EMR Notebooks

Follow these steps to create Amazon EMR Notebook and execute queries through notebook to explore different access patterns:
  1. If you already updated your EMR security group, you can move to step #5.
  2. On the Amazon EMR console click on Clusters and select the cluster LF-EMRCluster, and then click on View Details.
  3. Click on Security groups for Master link.
  4. Select ElasticMapReduce-master security group.

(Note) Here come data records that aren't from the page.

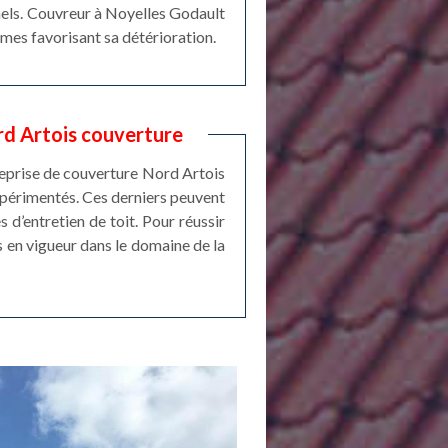
nels. Couvreur à Noyelles Godault
smes favorisant sa détérioration.
rd Artois couverture
reprise de couverture Nord Artois
expérimentés. Ces derniers peuvent
 d’entretien de toit. Pour réussir
s en vigueur dans le domaine de la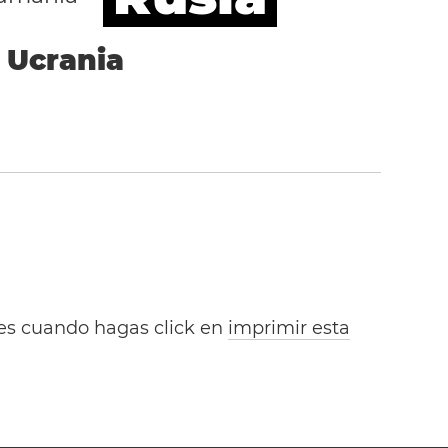
Ucrania
bles cuando hagas click en
imprimir esta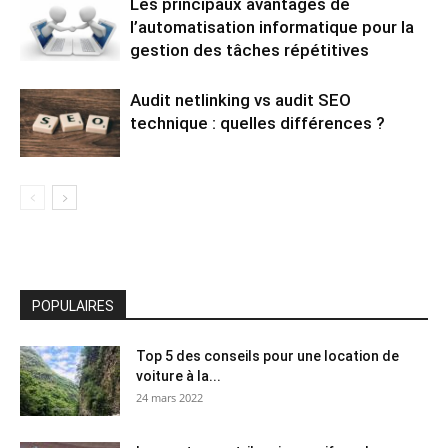
Les principaux avantages de
l’automatisation informatique pour la
gestion des tâches répétitives
Audit netlinking vs audit SEO
technique : quelles différences ?
POPULAIRES
Top 5 des conseils pour une location de
voiture à la...
24 mars 2022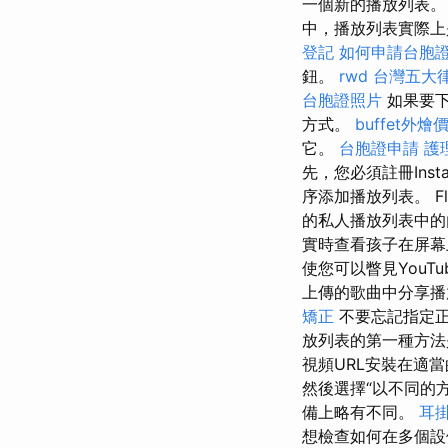
一個新的播放列表。
中，播放列表實際上
登記
如何申請台胞
鈕。
rwd
台灣五大
台胞證照片
如果要下
方式。
buffet外燴
它。
台胞證申請
護
先，您必須註冊Inst
序添加播放列表。 Fla
的私人播放列表中
實時查看孩子在屏
使您可以瞥見YouT
上傳的歌曲中分享
矯正
不要忘記指定
放列表的第一種方法是
視頻URL安裝在適
然後選擇“以不同的方
備上略有不同。
耳
想檢查如何在多個設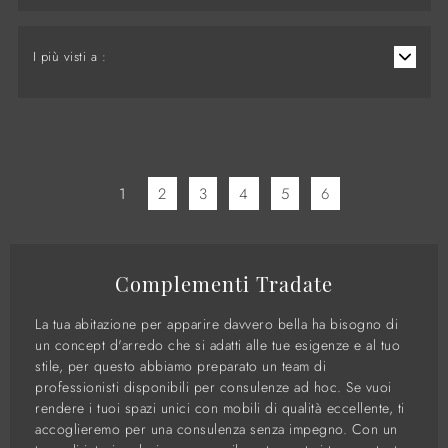
I più visti a :
1
2
3
4
5
6
Complementi Tradate
La tua abitazione per apparire davvero bella ha bisogno di
un concept d'arredo che si adatti alle tue esigenze e al tuo
stile, per questo abbiamo preparato un team di
professionisti disponibili per consulenze ad hoc. Se vuoi
rendere i tuoi spazi unici con mobili di qualità eccellente, ti
accoglieremo per una consulenza senza impegno. Con un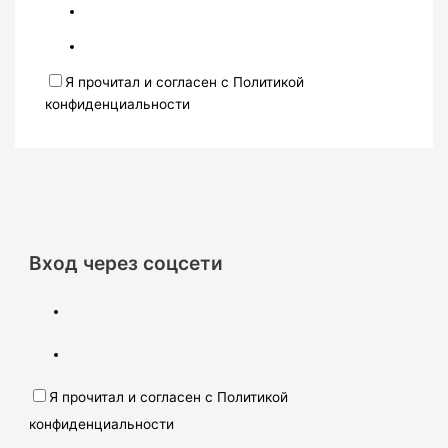
Я прочитал и согласен с Политикой
конфиденциальности
Вход через соцсети
Я прочитал и согласен с Политикой
конфиденциальности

Under Inbound tab click on Edit inbound rules to allow traffic (type: Custom TPC) from your computer IP to port 8442 and click Save .

    Please Turn off your VPN, sometimes high levels ports are blocked by VPN.

  5. Clear the browser cache/cookies as your previous login into IdP account is still in the session OR open in Incognito mode if you are using Google Chrome.
  6. To create an EMR notebook, open the Amazon EMR console. Choose Notebooks and click on Create notebook button.
  7. Enter a Notebook name LF-Notebook-<your-idp-name> and an optional description. Select the Amazon S3 notebook path under Notebook location section.
  8. Select Choose an existing cluster and click on Choose button. Select the EMR cluster LF-EMRCluster, which is created by the CloudFormation template.
  9. Review all the information and finish up the creation process by clicking on the Create notebook button. Notebook will get created and wait for the Ready state.
  10. Clear the browser cache/cookies as your previous login into IdP account is still in the session OR open in Incognito mode if you are using Google Chrome.
  11. Once notebook is in ready state, click on either Open In Jupyter or Open in JupyterLab button.
  12. You will be redirected to the Proxy Agent on the Amazon EMR cluster. Once the Proxy Agent’s certificate is accepted, your browser redirects you to your Identity Provider (IdP) login page to authenticate.
    • For Auth0/Okta use emr-developer@somecompany.com and password you provided to authenticate.
    • For AD FS use emr-developer@hadoop.com and password (Password1!) to authenticate.

    In the case of Okta, you have to choose the forgot password question for the first time. It may ask you to provide a forgot password question.

  13. Once authenticated, you will be redirected to the Jupyter notebook. Download an existing EMR Notebook script LF-EMR-Jupyter.ipynb into your local computer.
  14. Import the LF-EMR-Jupyter.ipynb file to your Jupyter Notebook.
  15. Once imported, you can execute the queries one by one to see different AWS Lake Formation granular-level access patterns.
  16. One query at the end of the notebook is expected to fail due to limited data permission. Now, go back to the AWS Lake Formation Console (on a different browser's tab) and grant SELECT permission to the IdP user on the tpc.dl_tpc_item table. Go back to your notebook and re-execute the query which failed with AccessDeniedException error and validate the user's access.